The project to clone the animal using DNA recovered from a pickled thylacine pup was started in 1999 by the museum’s then-director, Mike Archer. But the Sydney museum’s current boss, Frank Howarth, admitted Tuesday to the national broadcaster ABC that the quality of the DNA was too poor to work with. He said that while the museum had the expertise needed to construct a DNA library for the thylacine, it lacked the facilities and skills to conduct “further stages requiring cell culture”.
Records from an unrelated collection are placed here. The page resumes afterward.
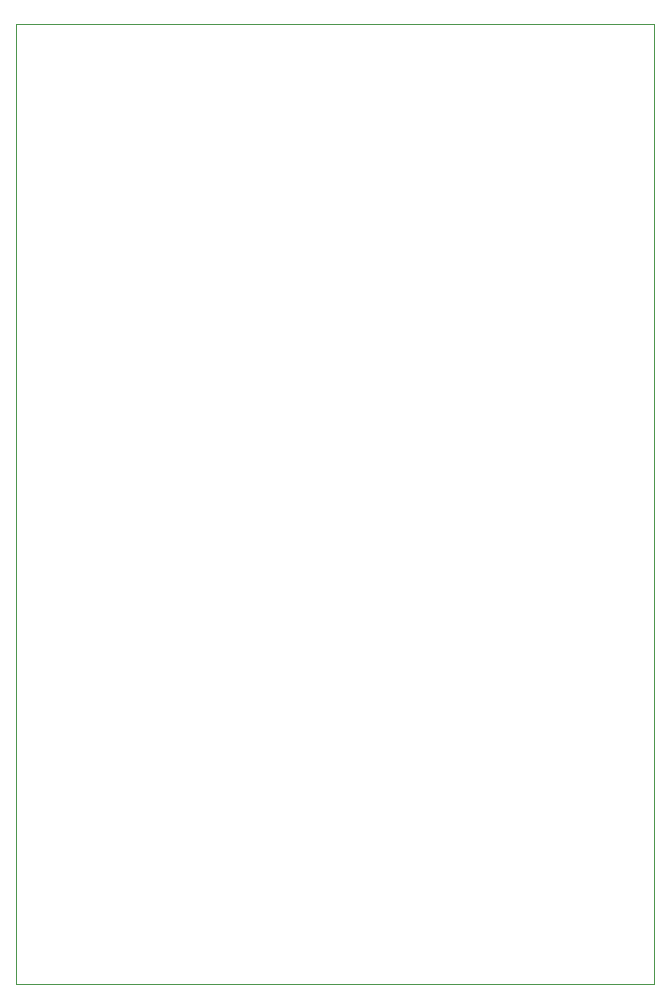
<source format=gbr>
G04 #@! TF.GenerationSoftware,KiCad,Pcbnew,(5.1.4)-1*
G04 #@! TF.CreationDate,2020-07-05T13:48:23-04:00*
G04 #@! TF.ProjectId,Pressure_sensor_daughterboard-MS5607-MS5803,50726573-7375-4726-955f-73656e736f72,1.2*
G04 #@! TF.SameCoordinates,Original*
G04 #@! TF.FileFunction,Profile,NP*
%FSLAX46Y46*%
G04 Gerber Fmt 4.6, Leading zero omitted, Abs format (unit mm)*
G04 Created by KiCad (PCBNEW (5.1.4)-1) date 2020-07-05 13:48:23*
%MOMM*%
%LPD*%
G04 APERTURE LIST*
%ADD10C,0.050000*%
G04 APERTURE END LIST*
D10*
X168250000Y-110000000D02*
X114250000Y-110000000D01*
X168250000Y-28750000D02*
X168250000Y-110000000D01*
X114250000Y-28750000D02*
X168250000Y-28750000D01*
X114250000Y-110000000D02*
X114250000Y-28750000D01*
M02*

</source>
“The museum’s future involvement in the thylacine project has been re-evaluated,” the museum said in a statement released by the ABC. “In fact, further investigation has now revealed that the thylacine DNA is far too degraded to even construct a DNA library,” it said. “Given this, the project cannot proceed to the next stage.”
Archer, who is now the dean of science at the University of New South Wales, said the cloning project had lost momentum since he left the museum in 2003. But he did not give up hope the thylacine could be brought back to life. “I and other colleagues remain interested in the project and I don’t think that it will simply die because the museum can’t proceed,” he told ABC. “The technology to make it happen is improving all the time. And I believe science has a duty to continue to assemble the building blocks that will be needed to do it.”
The last known thylacine, a striped, dog-like marsupial — animals which keep their young in a pouch — died in captivity in Hobart in 1936 and was believed to have been extinct on the Australian mainland for 2,000 years.